What are Schemas?

Schemas in Apache Pulsar enable type-safe messaging by defining the structure and type of message data. When producers or consumers register with a schema, the broker validates compatibility and tracks schema versions.

Note

This library currently supports schema registration and compatibility validation. However, payload encoding and decoding must be handled manually by the application. Automatic serialization/deserialization may be added in future versions.

Supported Schema Types

Primitive types (no definition required):

  • :String, :Bool, :Int8, :Int16, :Int32, :Int64, :Float, :Double, :None

Structured types (definition required):

  • :Json, :Avro, :Protobuf, :ProtobufNative, :KeyValue

Temporal types:

  • :Date, :Time, :Timestamp, :Instant, :LocalDate, :LocalTime, :LocalDateTime

Basic Usage

Producers

{:ok, producer} = Pulsar.start_producer(
  "topic",
  schema: [
    type: :Json,              # required
    definition: schema_def,   # required for structured types
    name: "my-schema",        # optional
    properties: %{}           # optional
  ]
)

# You must encode payloads manually
user = %{id: 1, name: "Alice"}
Pulsar.send(producer, Jason.encode!(user))

Consumers

{:ok, consumer} = Pulsar.start_consumer(
  "topic",
  "subscription",
  MyCallback,
  schema: [type: :Json, definition: schema_def] # must match the topic's schema
)

# In your callback, decode payloads manually
def handle_message(%Pulsar.Message{payload: payload}, state) do
  user = Jason.decode!(payload)
  {:ok, state}
end

Configuration (config.exs)

config :pulsar,
  host: "pulsar://localhost:6650",
  producers: [
    {:user_producer, [
      topic: "users",
      schema: [type: :Json, definition: user_schema_def]
    ]}
  ],
  consumers: [
    {:user_consumer, [
      topic: "users",
      subscription_name: "my-sub",
      callback_module: MyCallback,
      schema: [type: :Json, definition: user_schema_def]
    ]}
  ]

Schema options:

  • :type - (required) The schema type
  • :definition - Schema definition (required for non-primitive types). For :Json and :Avro, can be a struct or map (automatically JSON-encoded) or a binary string.
  • :name - Optional schema name
  • :properties - Optional metadata as a map

Examples

String schema:

{:ok, producer} = Pulsar.start_producer("logs", schema: [type: :String])
Pulsar.send(producer, "Application started")

JSON schema (uses Avro record format):

schema_def = %{
  type: "record",
  name: "User",
  fields: [
    %{name: "id", type: "int"},
    %{name: "name", type: "string"}
  ]
}

{:ok, producer} = Pulsar.start_producer(
  "users",
  schema: [type: :Json, definition: schema_def]
)

Pulsar.send(producer, Jason.encode!(%{id: 1, name: "Alice"}))

Compatibility & Evolution

The broker enforces compatibility when registering schemas:

# Producer with String schema
{:ok, p1} = Pulsar.start_producer("topic", schema: [type: :String])

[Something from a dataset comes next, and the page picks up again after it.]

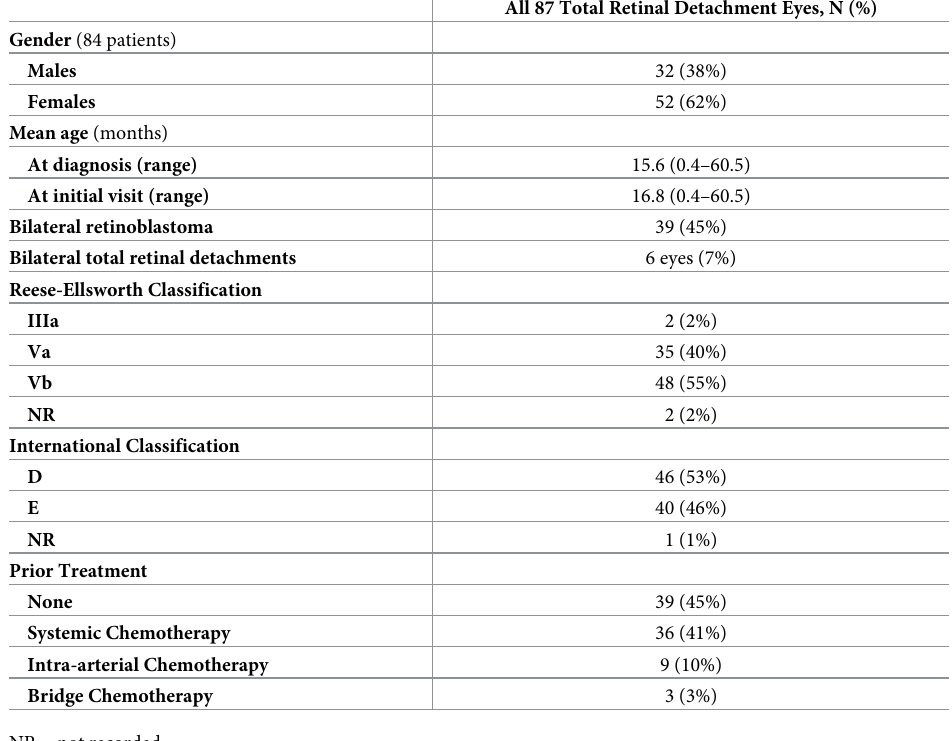
Table 1. Clinical characteristics of study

# Different schema type - REJECTED by broker
{:ok, p2} = Pulsar.start_producer("topic", schema: [type: :Int32])
# Process terminates with {:IncompatibleSchema, ...}

Compatible changes:

  • Adding optional fields with defaults
  • Evolving JSON schemas with backward-compatible fields

Incompatible changes:

  • Changing schema type (String → Int32)
  • Removing required fields

The broker tracks schema versions, allowing gradual migration as schemas evolve.